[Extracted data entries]
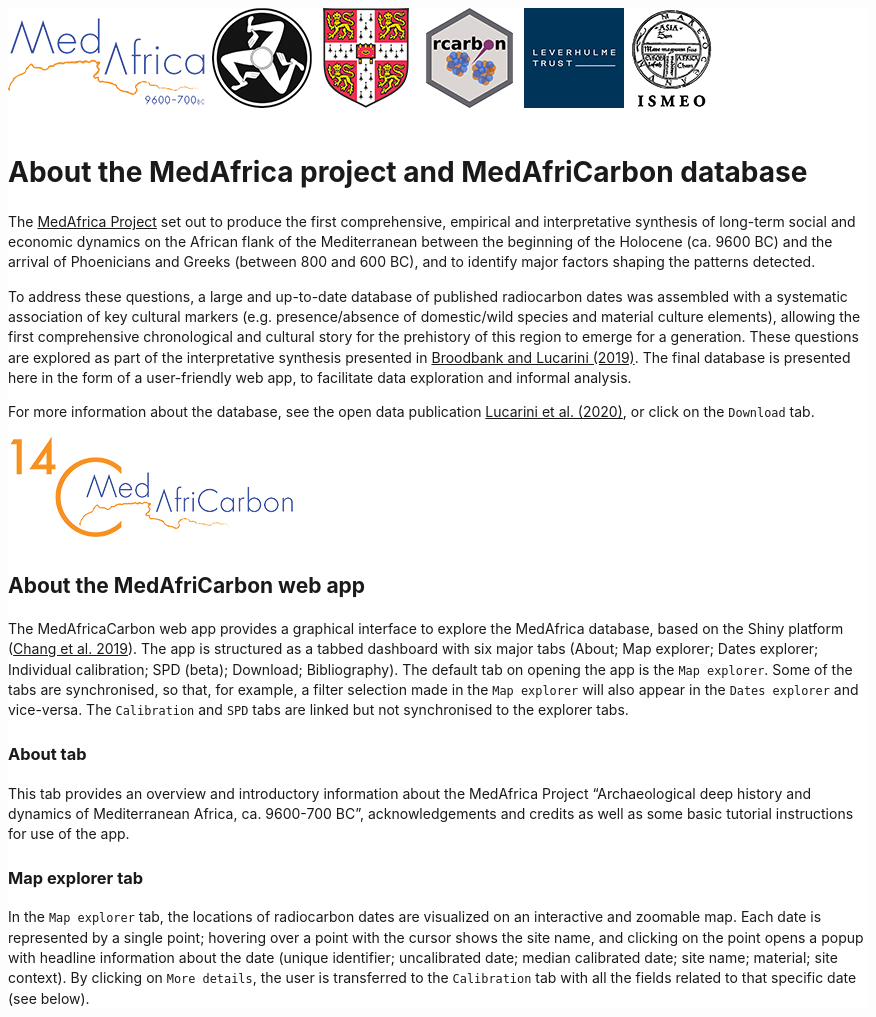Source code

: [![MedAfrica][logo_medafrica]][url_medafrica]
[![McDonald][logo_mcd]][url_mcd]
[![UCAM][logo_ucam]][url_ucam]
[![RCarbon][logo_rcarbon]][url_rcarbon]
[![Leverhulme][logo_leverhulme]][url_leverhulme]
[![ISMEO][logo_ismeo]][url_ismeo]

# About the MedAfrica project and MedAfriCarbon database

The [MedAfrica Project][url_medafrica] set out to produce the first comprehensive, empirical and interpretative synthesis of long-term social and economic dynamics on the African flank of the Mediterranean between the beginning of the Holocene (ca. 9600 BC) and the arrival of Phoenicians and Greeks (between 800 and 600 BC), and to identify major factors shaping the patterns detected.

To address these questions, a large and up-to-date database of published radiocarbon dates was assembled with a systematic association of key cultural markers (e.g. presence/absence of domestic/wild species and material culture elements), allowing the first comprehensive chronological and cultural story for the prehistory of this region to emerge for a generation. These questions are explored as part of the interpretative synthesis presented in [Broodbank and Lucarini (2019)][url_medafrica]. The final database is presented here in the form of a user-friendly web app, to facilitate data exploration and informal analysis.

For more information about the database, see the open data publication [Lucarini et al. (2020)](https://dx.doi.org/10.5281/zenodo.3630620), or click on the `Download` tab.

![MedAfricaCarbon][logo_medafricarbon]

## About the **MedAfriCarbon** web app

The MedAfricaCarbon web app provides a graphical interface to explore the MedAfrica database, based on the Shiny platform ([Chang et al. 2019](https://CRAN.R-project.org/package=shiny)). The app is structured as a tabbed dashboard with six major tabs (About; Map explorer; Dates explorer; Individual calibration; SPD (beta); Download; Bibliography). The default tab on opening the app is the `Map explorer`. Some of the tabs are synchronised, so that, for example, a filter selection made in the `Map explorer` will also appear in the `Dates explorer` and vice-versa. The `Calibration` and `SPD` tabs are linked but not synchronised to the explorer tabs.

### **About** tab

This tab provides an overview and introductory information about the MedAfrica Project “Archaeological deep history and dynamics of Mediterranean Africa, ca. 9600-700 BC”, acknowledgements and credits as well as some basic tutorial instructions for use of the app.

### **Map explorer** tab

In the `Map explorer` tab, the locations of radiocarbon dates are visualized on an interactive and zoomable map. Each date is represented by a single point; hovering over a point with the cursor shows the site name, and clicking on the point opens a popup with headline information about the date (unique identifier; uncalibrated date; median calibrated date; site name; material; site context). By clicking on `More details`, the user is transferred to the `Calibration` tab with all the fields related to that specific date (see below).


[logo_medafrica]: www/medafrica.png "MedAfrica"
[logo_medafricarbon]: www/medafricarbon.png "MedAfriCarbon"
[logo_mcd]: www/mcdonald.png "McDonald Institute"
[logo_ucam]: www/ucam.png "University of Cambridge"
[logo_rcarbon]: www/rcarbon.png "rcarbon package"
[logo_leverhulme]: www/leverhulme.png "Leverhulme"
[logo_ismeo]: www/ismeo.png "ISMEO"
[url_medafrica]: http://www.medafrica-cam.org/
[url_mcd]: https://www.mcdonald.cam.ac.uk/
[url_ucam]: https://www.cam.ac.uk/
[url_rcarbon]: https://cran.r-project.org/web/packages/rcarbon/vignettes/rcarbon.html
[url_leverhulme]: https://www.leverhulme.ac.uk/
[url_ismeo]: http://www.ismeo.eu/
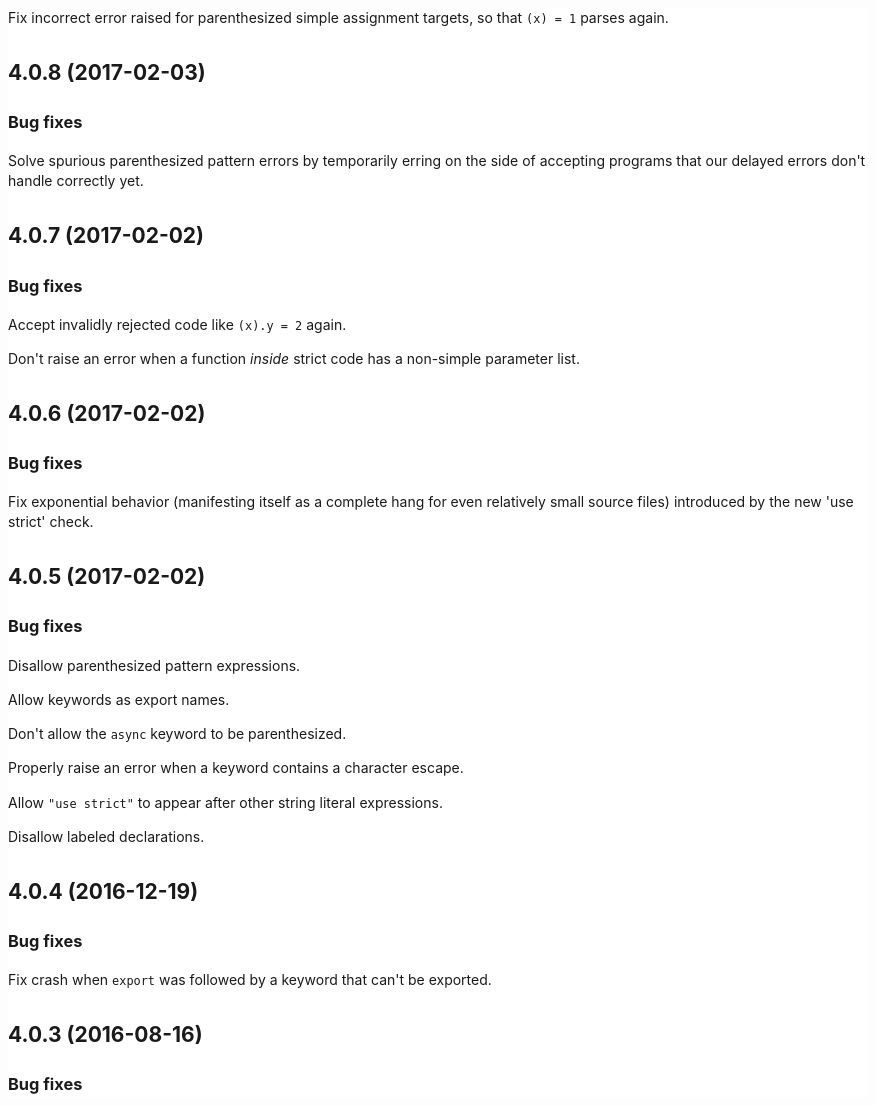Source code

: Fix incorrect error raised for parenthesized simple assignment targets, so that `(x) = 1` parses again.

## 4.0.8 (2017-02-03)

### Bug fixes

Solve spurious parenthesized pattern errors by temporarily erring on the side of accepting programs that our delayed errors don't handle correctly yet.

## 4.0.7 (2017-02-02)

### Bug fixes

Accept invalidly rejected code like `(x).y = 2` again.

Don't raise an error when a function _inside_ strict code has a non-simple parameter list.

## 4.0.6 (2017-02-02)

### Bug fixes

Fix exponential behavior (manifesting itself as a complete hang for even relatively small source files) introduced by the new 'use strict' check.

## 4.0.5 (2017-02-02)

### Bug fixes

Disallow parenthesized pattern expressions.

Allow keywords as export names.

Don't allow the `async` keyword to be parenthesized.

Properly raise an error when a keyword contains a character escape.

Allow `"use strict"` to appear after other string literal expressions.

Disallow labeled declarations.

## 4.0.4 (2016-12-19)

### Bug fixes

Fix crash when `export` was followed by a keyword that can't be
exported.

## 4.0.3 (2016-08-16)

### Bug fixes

...

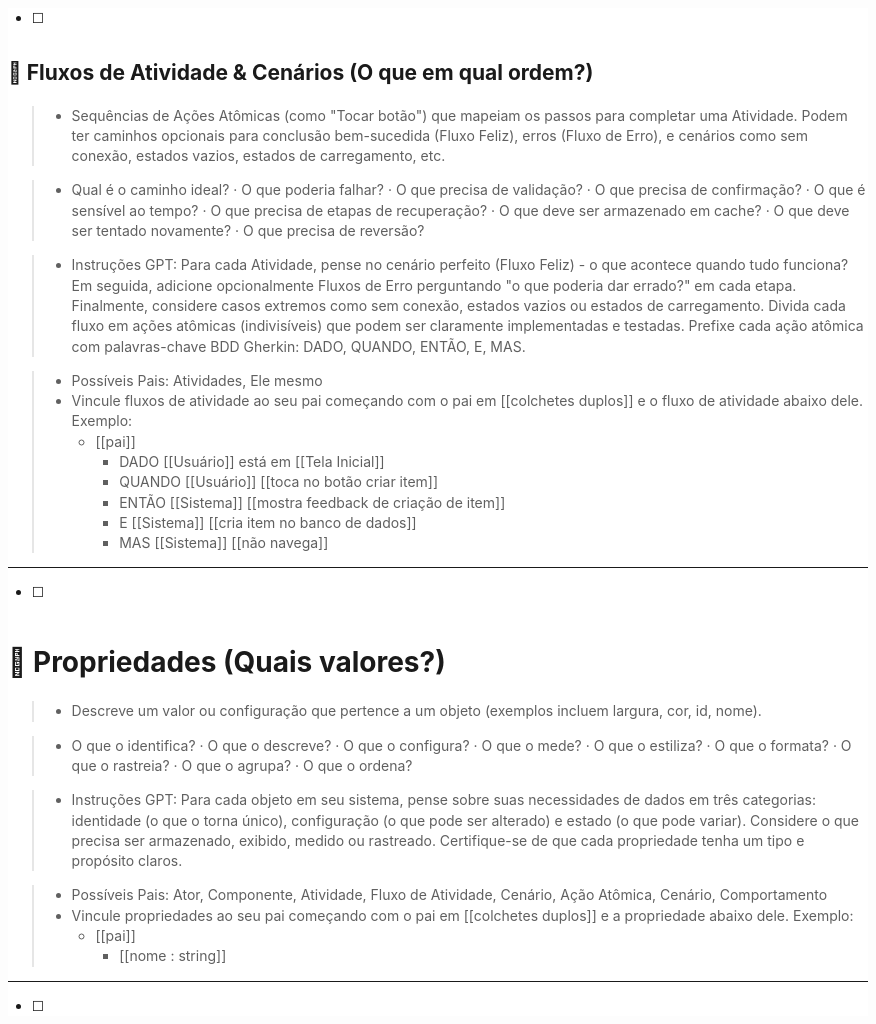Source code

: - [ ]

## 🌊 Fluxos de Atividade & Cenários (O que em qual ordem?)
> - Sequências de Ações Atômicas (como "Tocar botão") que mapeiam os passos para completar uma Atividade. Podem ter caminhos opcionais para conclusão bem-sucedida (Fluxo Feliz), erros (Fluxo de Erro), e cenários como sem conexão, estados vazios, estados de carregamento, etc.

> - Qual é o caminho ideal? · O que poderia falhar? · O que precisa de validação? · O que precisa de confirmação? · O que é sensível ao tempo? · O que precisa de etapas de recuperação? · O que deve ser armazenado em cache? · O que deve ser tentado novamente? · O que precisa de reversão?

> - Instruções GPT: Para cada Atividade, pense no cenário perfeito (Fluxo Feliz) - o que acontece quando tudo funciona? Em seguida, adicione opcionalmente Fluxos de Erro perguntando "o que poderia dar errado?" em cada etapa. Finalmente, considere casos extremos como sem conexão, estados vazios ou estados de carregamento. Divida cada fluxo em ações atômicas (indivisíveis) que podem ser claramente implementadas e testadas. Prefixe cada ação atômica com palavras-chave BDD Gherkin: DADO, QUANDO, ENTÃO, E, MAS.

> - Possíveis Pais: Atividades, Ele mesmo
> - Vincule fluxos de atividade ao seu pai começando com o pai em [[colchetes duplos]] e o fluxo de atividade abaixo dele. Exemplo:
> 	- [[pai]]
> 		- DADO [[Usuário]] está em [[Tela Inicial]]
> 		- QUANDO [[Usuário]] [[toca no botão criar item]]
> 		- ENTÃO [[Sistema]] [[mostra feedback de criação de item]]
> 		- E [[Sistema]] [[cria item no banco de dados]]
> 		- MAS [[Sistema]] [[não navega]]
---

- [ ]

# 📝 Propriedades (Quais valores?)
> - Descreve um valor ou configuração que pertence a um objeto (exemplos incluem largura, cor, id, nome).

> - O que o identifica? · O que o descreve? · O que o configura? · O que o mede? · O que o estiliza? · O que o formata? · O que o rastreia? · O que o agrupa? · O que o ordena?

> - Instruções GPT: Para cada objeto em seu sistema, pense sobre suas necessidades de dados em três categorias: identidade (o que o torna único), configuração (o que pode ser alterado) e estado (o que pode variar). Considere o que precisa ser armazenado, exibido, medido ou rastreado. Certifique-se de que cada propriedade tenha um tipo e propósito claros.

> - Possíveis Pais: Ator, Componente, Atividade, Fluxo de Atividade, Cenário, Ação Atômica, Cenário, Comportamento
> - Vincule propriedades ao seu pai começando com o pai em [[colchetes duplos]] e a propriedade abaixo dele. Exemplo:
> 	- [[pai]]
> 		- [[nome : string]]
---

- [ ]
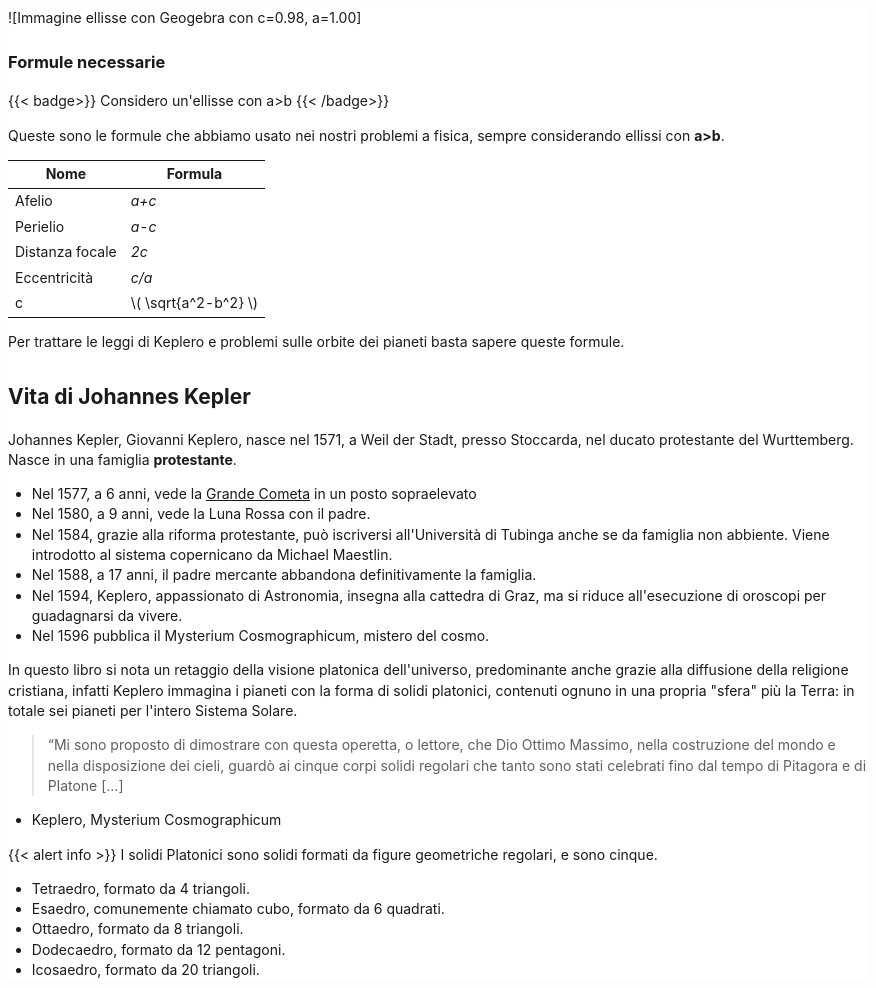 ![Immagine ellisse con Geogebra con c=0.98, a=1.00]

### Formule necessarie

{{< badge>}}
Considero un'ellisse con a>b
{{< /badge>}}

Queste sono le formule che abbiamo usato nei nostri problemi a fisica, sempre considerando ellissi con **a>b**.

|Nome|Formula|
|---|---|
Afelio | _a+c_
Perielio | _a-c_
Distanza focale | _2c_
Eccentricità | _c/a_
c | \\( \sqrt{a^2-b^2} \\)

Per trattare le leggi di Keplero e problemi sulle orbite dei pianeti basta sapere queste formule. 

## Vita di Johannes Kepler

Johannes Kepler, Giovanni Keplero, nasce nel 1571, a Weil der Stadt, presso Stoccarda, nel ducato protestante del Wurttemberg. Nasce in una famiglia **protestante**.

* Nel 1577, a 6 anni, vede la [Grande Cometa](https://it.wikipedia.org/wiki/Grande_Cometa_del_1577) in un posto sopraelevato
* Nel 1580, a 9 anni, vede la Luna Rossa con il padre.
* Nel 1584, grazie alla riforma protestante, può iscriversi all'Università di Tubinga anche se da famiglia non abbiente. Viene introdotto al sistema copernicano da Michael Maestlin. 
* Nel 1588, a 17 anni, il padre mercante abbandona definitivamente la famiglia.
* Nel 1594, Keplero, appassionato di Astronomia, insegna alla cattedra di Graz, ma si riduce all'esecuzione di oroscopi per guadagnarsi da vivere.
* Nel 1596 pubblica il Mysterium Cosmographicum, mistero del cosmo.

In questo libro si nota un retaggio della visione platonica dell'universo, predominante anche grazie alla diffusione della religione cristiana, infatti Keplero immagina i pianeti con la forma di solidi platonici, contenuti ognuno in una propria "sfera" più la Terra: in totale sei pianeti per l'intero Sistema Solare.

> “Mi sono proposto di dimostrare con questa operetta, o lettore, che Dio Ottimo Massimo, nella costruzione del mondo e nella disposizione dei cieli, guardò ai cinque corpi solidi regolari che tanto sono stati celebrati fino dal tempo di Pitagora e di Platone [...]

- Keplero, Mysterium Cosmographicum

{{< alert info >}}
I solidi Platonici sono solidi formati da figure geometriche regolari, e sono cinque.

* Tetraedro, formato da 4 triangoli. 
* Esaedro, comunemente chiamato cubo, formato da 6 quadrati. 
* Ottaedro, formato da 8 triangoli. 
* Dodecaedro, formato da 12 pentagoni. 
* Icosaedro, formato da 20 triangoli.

» **Problem details**:
Beginning at the line with "criação de item]]" and stopping after the line with "que o ordena?", please write out every line of the data above exactly and nothing else.

» **Solution to this task**:
> 		- ENTÃO [[Sistema]] [[mostra feedback de criação de item]]
> 		- E [[Sistema]] [[cria item no banco de dados]]
> 		- MAS [[Sistema]] [[não navega]]
---

- [ ]

# 📝 Propriedades (Quais valores?)
> - Descreve um valor ou configuração que pertence a um objeto (exemplos incluem largura, cor, id, nome).

> - O que o identifica? · O que o descreve? · O que o configura? · O que o mede? · O que o estiliza? · O que o formata? · O que o rastreia? · O que o agrupa? · O que o ordena?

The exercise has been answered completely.